In Sette Opere di Misericordia, their first fiction film, we find ourselves in a suburb, which is above all the suburb of the soul, a border between good and evil. Luminita (Olimpia Melinte), a young clandestine, lives in a shantytown, segregated in a van by her exploiters, to make a living she walks around the aisles of a hospital robbing patients and visitors. The girl is depraved, deprived of emotions, only desperation and anger, and when a nurse in the hospital asks that she commit an aberrant crime in exchange for an identity and a document, she has no qualms about accepting. That is how she starts on an old sick man, the monumental Roberto Herlitzka. The girl watches him, follows him, she needs him for her criminal plan. The meeting/conflict between the two is a question of survival, it is overwhelming, and tears up both souls so deeply as to open up the possibility of human contact and a feeling of compassion.

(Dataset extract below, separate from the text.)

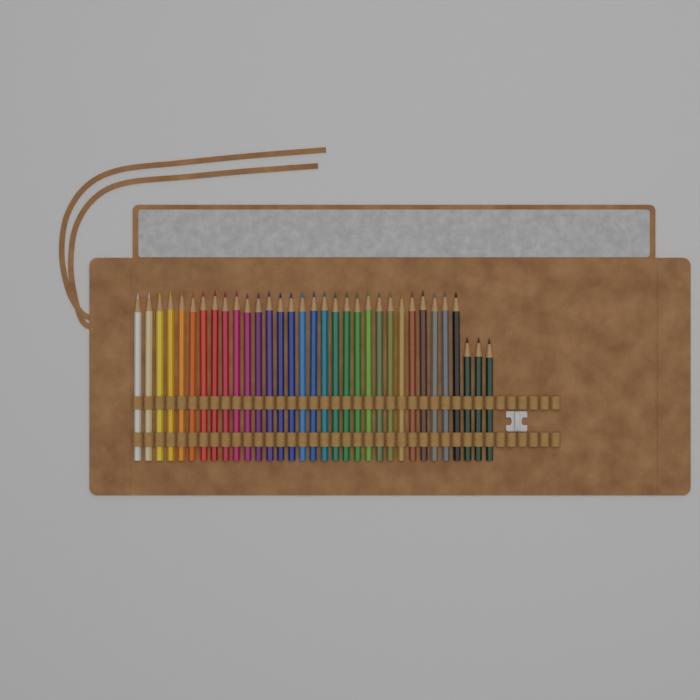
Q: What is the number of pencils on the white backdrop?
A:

The whole film is marked by symbols of the titular ‘seven works of mercy’, which underline, with an ironic twist, the link between the characters’ actions and the theme of mercy. The irony gradually disappears as the film progresses, leaving room for the existential tension of redemption.

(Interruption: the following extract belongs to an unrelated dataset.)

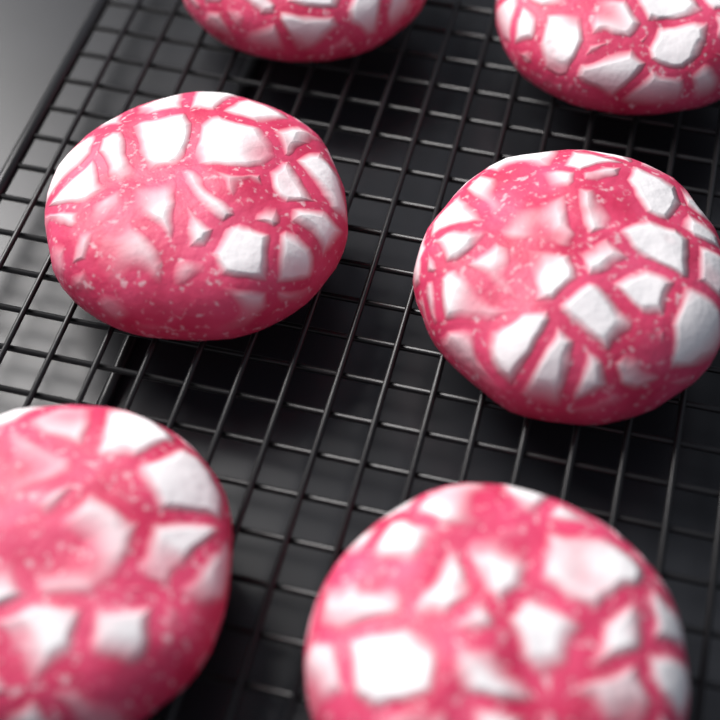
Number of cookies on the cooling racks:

The story-telling centres on an eloquent physicality, with actors’ bodies the true protagonists of the film. “Mercy,”, the directors explain, “is taking care of another, of another’s body, the suffering, sick, dying body. The needy body, one longing for human contact. And it is hunger, the devouring urgency for human contact which the characters’ lives illustrate. A contact that is made thanks to their fortuitous, desperate, violent – and extremely human – encounter.”